Publié le par Campus-j

Elections estudiantines au CST

Il y a à l’ESIB un jour qu’aucun étudiant ne raterait: non, ce n’est pas le jour des examens, mais plutôt le jour où a lieu l’invétéré débat présidentiel !

En ce vendredi 27 novembre, une véritable marée humaine d‘étudiants s’était rassemblée à l’entrée de l’amphithéâtre Jean Ducruet s.j, témoignant ainsi de l’enthousiasme de ces derniers (enthousiasme aux allures d’animosité, qui menaçait par moments de déclencher des débordements avec notamment une bousculade qui heureusement fut réglée à l’amiable).

A l’intérieur de l’amphithéâtre, sur le podium, se tenaient pour la première fois non pas deux mais trois candidats au poste de président de l’amicale des étudiants de l’ESIB: Emile Atallah représentait le Mouvement de l’ESIB Solidaire (MES) qui milite pour une amicale apolitique, tandis que Rafic Esber et Chadi Saad représentaient respectivement les très célèbres ESIB Social Club (ESC) et ESIB Student Front (ESF).
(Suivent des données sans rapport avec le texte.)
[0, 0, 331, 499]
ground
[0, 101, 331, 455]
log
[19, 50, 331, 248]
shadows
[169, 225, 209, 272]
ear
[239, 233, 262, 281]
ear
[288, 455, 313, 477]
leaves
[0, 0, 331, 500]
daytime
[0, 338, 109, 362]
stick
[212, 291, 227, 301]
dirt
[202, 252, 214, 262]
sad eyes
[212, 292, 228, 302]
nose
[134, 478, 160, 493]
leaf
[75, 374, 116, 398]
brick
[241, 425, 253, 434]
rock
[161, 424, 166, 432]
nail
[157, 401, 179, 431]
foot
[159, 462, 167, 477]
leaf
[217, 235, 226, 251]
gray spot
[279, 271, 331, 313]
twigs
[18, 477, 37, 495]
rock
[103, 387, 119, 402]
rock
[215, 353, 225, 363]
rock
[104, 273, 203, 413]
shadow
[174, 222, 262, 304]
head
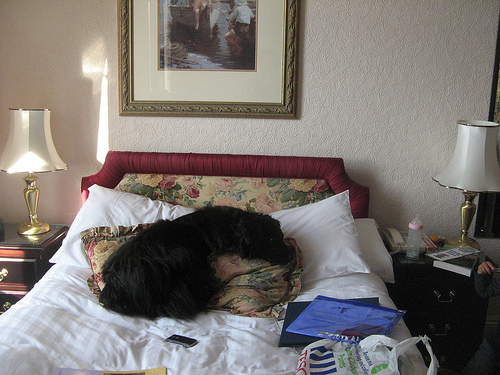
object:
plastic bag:
[298, 332, 441, 373]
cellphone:
[165, 334, 198, 348]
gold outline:
[9, 108, 52, 112]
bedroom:
[1, 0, 498, 374]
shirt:
[284, 292, 405, 347]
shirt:
[281, 280, 420, 362]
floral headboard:
[80, 151, 370, 220]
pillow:
[217, 189, 371, 284]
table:
[363, 37, 436, 97]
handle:
[425, 322, 450, 337]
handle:
[431, 292, 456, 304]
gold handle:
[426, 324, 453, 337]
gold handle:
[432, 290, 457, 303]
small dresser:
[391, 241, 494, 368]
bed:
[1, 147, 433, 373]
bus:
[78, 223, 306, 318]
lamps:
[431, 116, 498, 254]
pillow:
[47, 184, 198, 270]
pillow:
[283, 210, 368, 275]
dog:
[99, 206, 294, 320]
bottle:
[406, 214, 424, 261]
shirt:
[280, 282, 410, 347]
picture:
[116, 1, 305, 120]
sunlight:
[3, 103, 72, 203]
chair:
[410, 240, 496, 371]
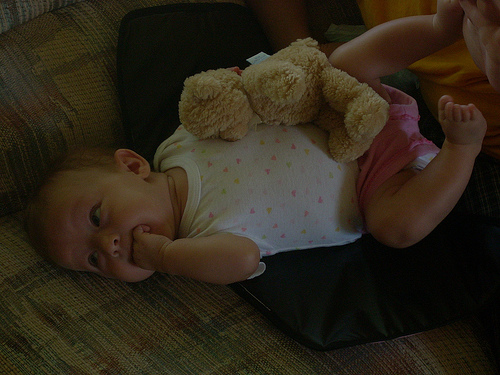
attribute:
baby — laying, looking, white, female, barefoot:
[24, 3, 489, 287]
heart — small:
[263, 167, 271, 177]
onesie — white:
[152, 123, 362, 282]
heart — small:
[234, 157, 243, 166]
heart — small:
[316, 195, 325, 206]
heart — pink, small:
[205, 159, 213, 168]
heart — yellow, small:
[290, 188, 298, 199]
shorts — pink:
[349, 78, 443, 205]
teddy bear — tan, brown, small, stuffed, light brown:
[178, 37, 390, 162]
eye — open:
[88, 200, 108, 229]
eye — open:
[85, 248, 105, 272]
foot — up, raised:
[436, 93, 486, 156]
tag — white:
[246, 50, 272, 65]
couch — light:
[1, 0, 499, 374]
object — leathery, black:
[116, 0, 273, 158]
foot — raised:
[429, 0, 469, 41]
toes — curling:
[437, 93, 481, 123]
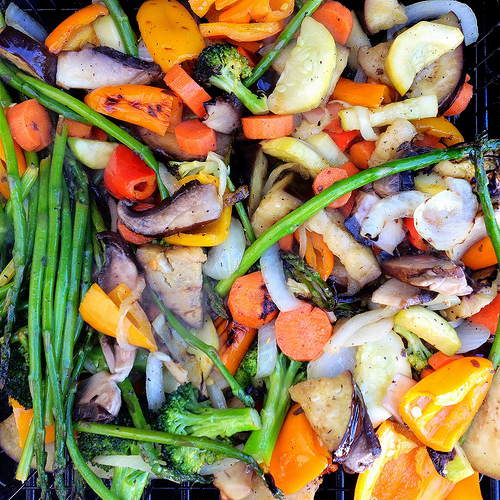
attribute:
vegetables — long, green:
[6, 116, 103, 495]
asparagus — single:
[212, 138, 477, 296]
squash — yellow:
[377, 18, 473, 101]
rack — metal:
[470, 6, 499, 149]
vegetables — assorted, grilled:
[5, 47, 492, 497]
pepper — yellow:
[399, 357, 499, 456]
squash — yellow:
[262, 14, 344, 122]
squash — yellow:
[378, 20, 462, 99]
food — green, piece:
[217, 141, 488, 301]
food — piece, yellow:
[77, 277, 153, 358]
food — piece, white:
[260, 245, 294, 314]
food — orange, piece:
[170, 119, 216, 157]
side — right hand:
[403, 50, 492, 497]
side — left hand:
[1, 0, 175, 497]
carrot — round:
[272, 305, 328, 364]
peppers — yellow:
[400, 357, 492, 457]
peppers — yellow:
[134, 0, 197, 76]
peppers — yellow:
[266, 404, 329, 494]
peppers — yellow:
[79, 281, 158, 361]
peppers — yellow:
[160, 176, 235, 247]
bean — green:
[71, 422, 264, 486]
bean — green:
[18, 73, 162, 179]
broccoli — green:
[156, 383, 261, 477]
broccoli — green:
[77, 420, 139, 459]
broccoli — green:
[194, 45, 270, 119]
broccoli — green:
[246, 352, 303, 458]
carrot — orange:
[271, 303, 333, 364]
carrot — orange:
[171, 116, 221, 163]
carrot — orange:
[8, 96, 47, 156]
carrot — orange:
[240, 110, 291, 142]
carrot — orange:
[308, 165, 354, 212]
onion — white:
[257, 243, 295, 313]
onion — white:
[139, 350, 167, 410]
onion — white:
[388, 2, 482, 48]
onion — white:
[252, 323, 275, 382]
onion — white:
[320, 299, 393, 358]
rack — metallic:
[1, 1, 499, 497]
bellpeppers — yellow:
[360, 386, 493, 497]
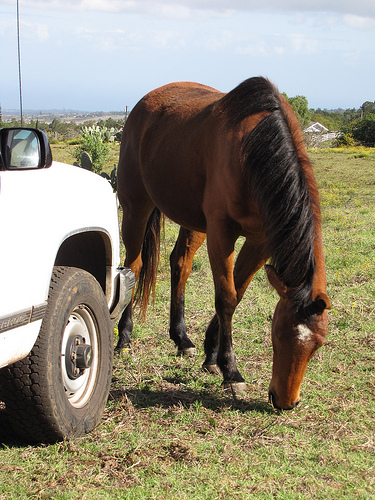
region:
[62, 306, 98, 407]
a white rim from a truck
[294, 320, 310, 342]
a white patch on a horses head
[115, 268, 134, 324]
chrome front bumper on front of truck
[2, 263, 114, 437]
Black rubber tire on truck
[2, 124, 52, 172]
black passenger side mirror on truck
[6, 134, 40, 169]
reflection image on side mirror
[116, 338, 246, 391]
hooves of a horse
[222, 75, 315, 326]
black mane on brown horse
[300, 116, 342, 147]
A house in the distance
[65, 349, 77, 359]
a lug nut on a truck tire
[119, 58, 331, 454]
brown horse eating grass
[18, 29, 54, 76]
white clouds in blue sky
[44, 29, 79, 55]
white clouds in blue sky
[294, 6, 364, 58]
white clouds in blue sky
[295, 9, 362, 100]
white clouds in blue sky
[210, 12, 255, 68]
white clouds in blue sky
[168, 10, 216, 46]
white clouds in blue sky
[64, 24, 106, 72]
white clouds in blue sky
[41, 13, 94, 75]
white clouds in blue sky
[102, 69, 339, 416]
A horse eating grass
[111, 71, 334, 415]
A horse eating grass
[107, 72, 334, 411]
A horse eating grass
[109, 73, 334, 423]
A horse eating grass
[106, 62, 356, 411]
A brownish red horse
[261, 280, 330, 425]
Horses head with white mark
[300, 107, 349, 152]
A house in the background on right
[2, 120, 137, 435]
A white truck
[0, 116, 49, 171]
A mirror on right side of truck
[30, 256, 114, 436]
A black tire on truck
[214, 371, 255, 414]
A grey horses hoof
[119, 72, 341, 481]
A horse eating grass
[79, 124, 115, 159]
A bush with white flowers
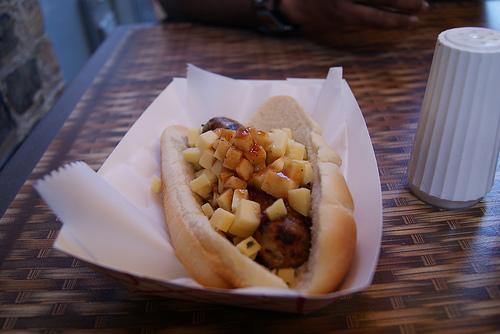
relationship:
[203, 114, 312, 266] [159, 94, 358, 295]
hot dog sitting in a food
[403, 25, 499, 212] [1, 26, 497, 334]
salt shaker sitting on table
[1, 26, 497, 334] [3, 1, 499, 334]
table in a restaurant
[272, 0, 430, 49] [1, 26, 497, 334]
hand resting on table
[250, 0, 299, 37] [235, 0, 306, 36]
watch on wrist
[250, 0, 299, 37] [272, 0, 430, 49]
watch on hand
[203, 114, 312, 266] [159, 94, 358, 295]
hot dog on a food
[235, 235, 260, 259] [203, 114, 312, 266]
cheese on top of hot dog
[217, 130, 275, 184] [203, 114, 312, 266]
sauce on top of hot dog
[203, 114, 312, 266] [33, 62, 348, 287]
hot dog on top of paper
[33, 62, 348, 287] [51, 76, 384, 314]
paper on top of cardboard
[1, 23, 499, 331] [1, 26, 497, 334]
mat covering table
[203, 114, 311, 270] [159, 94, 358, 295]
hot dog in a food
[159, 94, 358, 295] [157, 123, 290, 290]
food has a left side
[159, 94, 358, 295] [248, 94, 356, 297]
food has a right side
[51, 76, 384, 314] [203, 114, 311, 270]
cardboard holding hot dog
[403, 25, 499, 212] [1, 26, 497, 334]
salt shaker sitting on top of table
La séance débuta par un mot du doyen de la Faculté d’Ingénierie, le Pr. Fadi Geara, qui tacha de rappeler aux étudiants rassemblés dans l’amphithéâtre la nécessite d’un déroulement pacifique des élections qui allaient se tenir la semaine suivante. Il profita également de cette opportunité pour effectuer un bref rappel sur le mode d’utilisation du système de vote électronique mis en place à cette occasion.
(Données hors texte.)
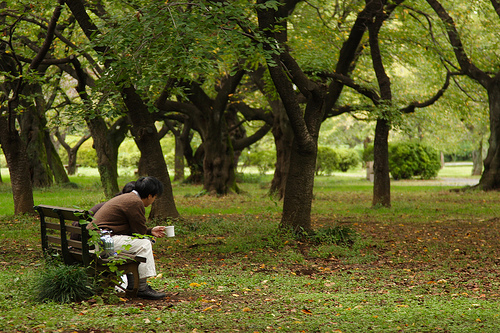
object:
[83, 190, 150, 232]
sweater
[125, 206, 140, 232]
brown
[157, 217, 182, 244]
cup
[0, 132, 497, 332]
floor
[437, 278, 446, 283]
leaf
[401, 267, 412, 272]
leaf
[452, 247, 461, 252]
leaf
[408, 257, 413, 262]
leaf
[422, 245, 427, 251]
leaf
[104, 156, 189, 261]
man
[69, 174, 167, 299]
couple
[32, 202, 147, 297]
bench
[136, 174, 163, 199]
hair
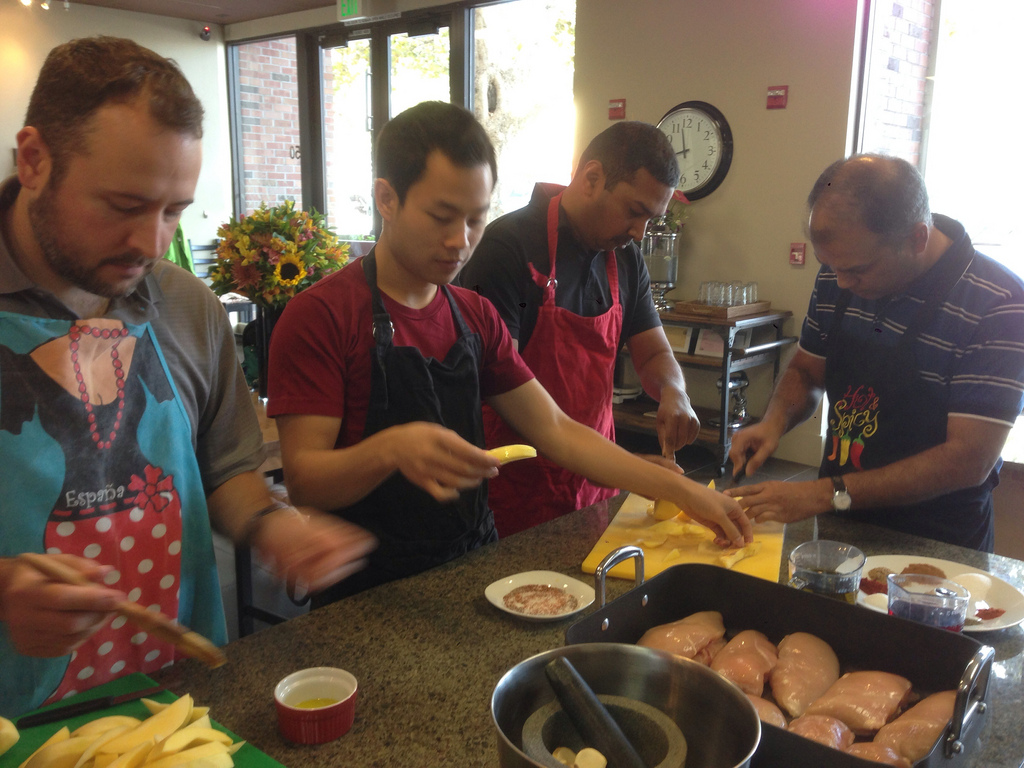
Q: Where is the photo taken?
A: In a restaurant.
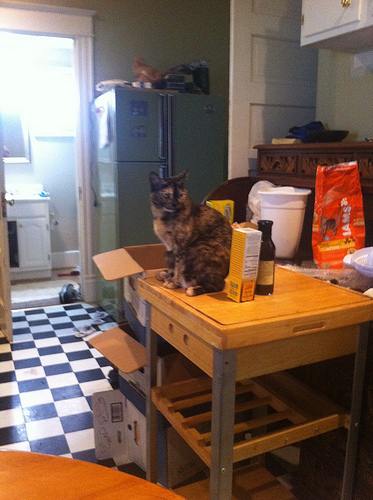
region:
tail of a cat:
[193, 285, 215, 299]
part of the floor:
[40, 403, 75, 438]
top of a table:
[37, 472, 81, 494]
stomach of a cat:
[184, 219, 223, 253]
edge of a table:
[61, 448, 99, 477]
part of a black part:
[22, 396, 49, 418]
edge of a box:
[90, 335, 128, 380]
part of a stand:
[207, 413, 232, 463]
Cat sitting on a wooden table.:
[148, 168, 231, 296]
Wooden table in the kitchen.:
[135, 274, 371, 497]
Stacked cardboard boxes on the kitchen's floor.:
[85, 243, 204, 485]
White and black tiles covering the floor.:
[5, 356, 87, 436]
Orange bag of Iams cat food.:
[312, 161, 365, 269]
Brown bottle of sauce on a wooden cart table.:
[255, 219, 275, 293]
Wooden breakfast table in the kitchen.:
[0, 450, 184, 498]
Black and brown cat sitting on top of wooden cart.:
[147, 169, 371, 348]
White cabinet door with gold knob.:
[298, 1, 371, 49]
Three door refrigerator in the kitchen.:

Ce fut ensuite au tour des candidats de prendre la parole face a un publique survolté, en commençant par Emile Atallah, suivi de Rafic Esber, puis de Chadi Saad. Tour à tour, ils énoncèrent leur programme électoral tout en tentant de convaincre avec éloquence le plus grand nombre d’indécis tandis que les partisans de chaque camp se livraient une farouche bataille d’ovations.

Vint enfin le moment fatidique du débat à proprement parler. Il débuta par une question du représentant MES adressée à ses deux concurrents. Le débat gagna graduellement en hargne jusqu’a prendre la forme d’un règlement de compte à visages découverts entre les représentants de l’ESF et de l’ESC, délaissant au passage le troisième candidat.

Tout compte fait, ce traditionnel débat présidentiel, annonciateur d’une plus grande bataille aux urnes la semaine suivante, se déroula sans encombre et laissait présager un enthousiasme sans précédent suite à la suspension des élections à l’USJ en 2014.